The oil spilled caused by BP in the Gulf of Mexico has already been predicted to cause unprecedented environmental damage, and the fury to quickly clean up as much oil as possible has begun. However, numerous scientists have begun to raise questions about the safety of the dispersants used by BP in the Gulf Coast to break down the oil spill. The primary issue centers around conflicting measures of the safety of the dispersants used by BP. While BP’s own numbers have shown the dispersants are safe, independent and government testing have either found risks associated with the dispersants or arrived at inconclusive results.

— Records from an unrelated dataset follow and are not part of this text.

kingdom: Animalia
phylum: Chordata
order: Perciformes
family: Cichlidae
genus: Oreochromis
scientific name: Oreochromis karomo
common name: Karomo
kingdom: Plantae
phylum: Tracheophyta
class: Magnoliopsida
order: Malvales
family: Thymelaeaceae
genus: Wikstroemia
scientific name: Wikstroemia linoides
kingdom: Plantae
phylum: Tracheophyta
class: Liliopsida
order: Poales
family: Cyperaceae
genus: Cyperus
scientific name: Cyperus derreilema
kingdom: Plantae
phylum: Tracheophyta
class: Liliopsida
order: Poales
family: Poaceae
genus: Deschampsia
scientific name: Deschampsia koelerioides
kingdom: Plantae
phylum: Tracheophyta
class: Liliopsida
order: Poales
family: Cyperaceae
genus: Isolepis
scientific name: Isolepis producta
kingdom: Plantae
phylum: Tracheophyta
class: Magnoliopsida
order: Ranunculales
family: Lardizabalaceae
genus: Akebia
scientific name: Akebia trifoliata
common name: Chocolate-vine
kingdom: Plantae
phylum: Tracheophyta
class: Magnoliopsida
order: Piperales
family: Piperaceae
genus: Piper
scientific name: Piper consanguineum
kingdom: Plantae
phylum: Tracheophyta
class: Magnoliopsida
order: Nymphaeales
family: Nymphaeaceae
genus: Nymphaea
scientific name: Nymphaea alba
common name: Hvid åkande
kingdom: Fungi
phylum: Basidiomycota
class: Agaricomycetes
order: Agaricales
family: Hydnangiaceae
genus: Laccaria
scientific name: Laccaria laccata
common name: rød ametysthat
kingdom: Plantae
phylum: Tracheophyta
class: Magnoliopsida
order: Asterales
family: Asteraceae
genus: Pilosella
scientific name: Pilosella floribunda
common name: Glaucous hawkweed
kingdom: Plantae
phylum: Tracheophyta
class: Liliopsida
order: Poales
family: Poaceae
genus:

Dispute Over Safety of Corexit
The first dispersant used by BP at the site of the Gulf Coast oil spill was known as Corexit. The EPA quickly ordered BP to stop using the dispersant due to concerns about its toxicity. BP insisted that the dispersant was safe and claimed it was one of only five available dispersants that met the EPA’s standards but eventually relented and stopped using the dispersant.
The Risks of Sea Brat
The next dispersant to be used by BP was known as Sea Brat #4, the only other dispersant stocked by BP’s labs that met the EPA’s standards. This dispersant contains a chemical called nonylphenol, which interferes with hormones and was highly likely to cause damage to the ecosystem of the Gulf Coast. On May 26, the EPA ordered that BP limit its usage of this dispersant.
Validity of Safety Tests
Sea Brat continues to be used as a dispersant, and the EPA’s data on other possible dispersants has proven to be conflicting at best and potentially completely unreliable. The amount of a chemical required to kill half of the fish in an area, for example, has varied from 5 ppm to 208ppm, and the numbers gained in safety tests have not been able to be repeated.
Further, there is little data available about the way these dispersants affect large ecosystems, and such vast quantities of these dispersants have never been used before. The use of these dispersants to clean up such a large oil spill in such a delicate ecosystem is a totally unprecedented maneuver and safety questions continue to linger.